Using the trace_analyze.py post-processing script

Getting the script

You can get script last version from this project's github repository

 git clone https://github.com/ezequielgarcia/kmem-probe-framework
 cd kmem-probe-framework
 ./post-process/trace_analyze.py -h

Using trace_analyze.py for static analysis

trace_analyze.py typically needs access to: a built kernel tree and an ftrace kmem log.

However, if one lacks the latter but can provide a built kernel tree, the script will fallback to 'static' analysis.

Using it

Usage is fairly simple

 $ ./trace_analyze.py -k /usr/src/linux
 $ ./trace_analyze.py --kernel /usr/src/linux

This should produce a ringchart png file in the current directory, named linux.png.
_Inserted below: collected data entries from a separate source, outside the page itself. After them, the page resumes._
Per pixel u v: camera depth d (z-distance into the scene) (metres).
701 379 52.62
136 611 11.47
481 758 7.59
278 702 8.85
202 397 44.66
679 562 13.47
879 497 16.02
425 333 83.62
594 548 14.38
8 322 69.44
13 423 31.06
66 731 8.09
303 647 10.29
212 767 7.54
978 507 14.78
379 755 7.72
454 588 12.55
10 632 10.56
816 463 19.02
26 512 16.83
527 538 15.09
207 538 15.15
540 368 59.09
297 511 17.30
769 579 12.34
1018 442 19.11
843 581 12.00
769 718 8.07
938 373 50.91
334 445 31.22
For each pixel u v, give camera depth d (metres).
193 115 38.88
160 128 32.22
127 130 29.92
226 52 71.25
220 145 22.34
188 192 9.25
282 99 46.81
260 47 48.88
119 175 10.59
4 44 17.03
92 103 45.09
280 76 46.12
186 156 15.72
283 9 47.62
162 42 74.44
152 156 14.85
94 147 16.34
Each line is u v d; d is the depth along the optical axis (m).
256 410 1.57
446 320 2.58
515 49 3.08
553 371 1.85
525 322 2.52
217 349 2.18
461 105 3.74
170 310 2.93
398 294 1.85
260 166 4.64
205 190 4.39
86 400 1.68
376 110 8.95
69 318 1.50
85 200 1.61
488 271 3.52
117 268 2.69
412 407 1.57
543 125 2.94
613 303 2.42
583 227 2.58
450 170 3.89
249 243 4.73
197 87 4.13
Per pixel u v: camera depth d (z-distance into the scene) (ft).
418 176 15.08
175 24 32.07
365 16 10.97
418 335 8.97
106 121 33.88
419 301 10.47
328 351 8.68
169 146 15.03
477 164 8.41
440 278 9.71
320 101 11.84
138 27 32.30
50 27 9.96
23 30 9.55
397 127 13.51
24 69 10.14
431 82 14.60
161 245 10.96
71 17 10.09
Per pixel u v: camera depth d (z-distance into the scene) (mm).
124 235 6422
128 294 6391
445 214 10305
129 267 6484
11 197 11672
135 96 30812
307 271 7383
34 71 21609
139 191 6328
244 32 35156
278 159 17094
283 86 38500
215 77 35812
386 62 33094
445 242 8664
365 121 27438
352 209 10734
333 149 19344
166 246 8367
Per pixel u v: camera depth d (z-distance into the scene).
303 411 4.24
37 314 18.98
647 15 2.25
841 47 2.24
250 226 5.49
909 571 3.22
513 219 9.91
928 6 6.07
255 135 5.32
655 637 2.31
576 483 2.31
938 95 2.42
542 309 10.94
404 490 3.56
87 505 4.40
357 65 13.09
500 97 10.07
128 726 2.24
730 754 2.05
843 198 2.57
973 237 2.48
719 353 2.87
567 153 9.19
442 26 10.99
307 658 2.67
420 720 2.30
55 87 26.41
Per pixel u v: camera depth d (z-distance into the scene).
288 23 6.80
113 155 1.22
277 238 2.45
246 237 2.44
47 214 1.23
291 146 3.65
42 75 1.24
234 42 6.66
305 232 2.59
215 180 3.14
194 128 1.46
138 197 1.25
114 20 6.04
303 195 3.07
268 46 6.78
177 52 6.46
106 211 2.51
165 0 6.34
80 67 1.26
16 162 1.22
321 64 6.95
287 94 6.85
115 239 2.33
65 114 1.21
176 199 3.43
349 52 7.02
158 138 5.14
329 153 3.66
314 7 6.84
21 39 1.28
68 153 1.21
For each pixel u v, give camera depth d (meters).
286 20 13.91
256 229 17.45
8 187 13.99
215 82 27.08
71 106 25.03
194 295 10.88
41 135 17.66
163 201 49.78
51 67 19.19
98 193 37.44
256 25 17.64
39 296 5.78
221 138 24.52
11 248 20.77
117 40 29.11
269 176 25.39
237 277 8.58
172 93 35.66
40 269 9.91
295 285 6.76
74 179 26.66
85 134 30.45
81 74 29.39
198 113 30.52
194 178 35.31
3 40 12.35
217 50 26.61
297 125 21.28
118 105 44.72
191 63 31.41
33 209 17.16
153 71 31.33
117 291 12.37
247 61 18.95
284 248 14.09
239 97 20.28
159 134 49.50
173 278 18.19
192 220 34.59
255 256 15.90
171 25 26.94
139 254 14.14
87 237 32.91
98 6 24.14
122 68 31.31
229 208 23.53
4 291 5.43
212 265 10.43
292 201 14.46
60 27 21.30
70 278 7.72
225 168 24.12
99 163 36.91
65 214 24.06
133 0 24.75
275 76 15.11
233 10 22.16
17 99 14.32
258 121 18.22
Of course, you can use absolute and relative paths in that parameter

 $ ./trace_analyze.py -k ./torvalds

If you're interested in a specific subsystem you can use a parameter to specify the directory tree branch to take as root

 $ ./trace_analyze -k ./torvalds -b fs
 $ ./trace_analyze -k ./torvalds -b drivers
 $ ./trace_analyze -k ./torvalds -b mm

Each of this commands will produce a ringchart png file in the curent directory, named as the specified branch (fs.png, drivers.png, mm.png, etc).

Under the hood

The script will perform a directory walk, internally creating a tree matching the provided kernel tree. On each object file found (like fs/inode.o) it will perform a 'readelf --syms' to get a list of symbols contained in it.

Nothing fancy.

TODO

  • Account for minor differences between running 'size' and using this script

Using trace_analyze.py for dynamic analysis

  • TODO

Reporting

  • extracting data to host
    • tool for extraction (perf?, cat /debugfs/tracing/<something>?)
  • post-processing the data
    • grouping allocations (assigning to different subsystems, processes, or functional areas)
      • idea to post-process kmem events and correlate with */built-in.o
    • reporting on wasted bytes
    • reporting on memory fragmentation

Visualization

Matplotlib [[1]]

We will use matplotlib with its Wedge api to create a ring chart (similar to gnome baobab).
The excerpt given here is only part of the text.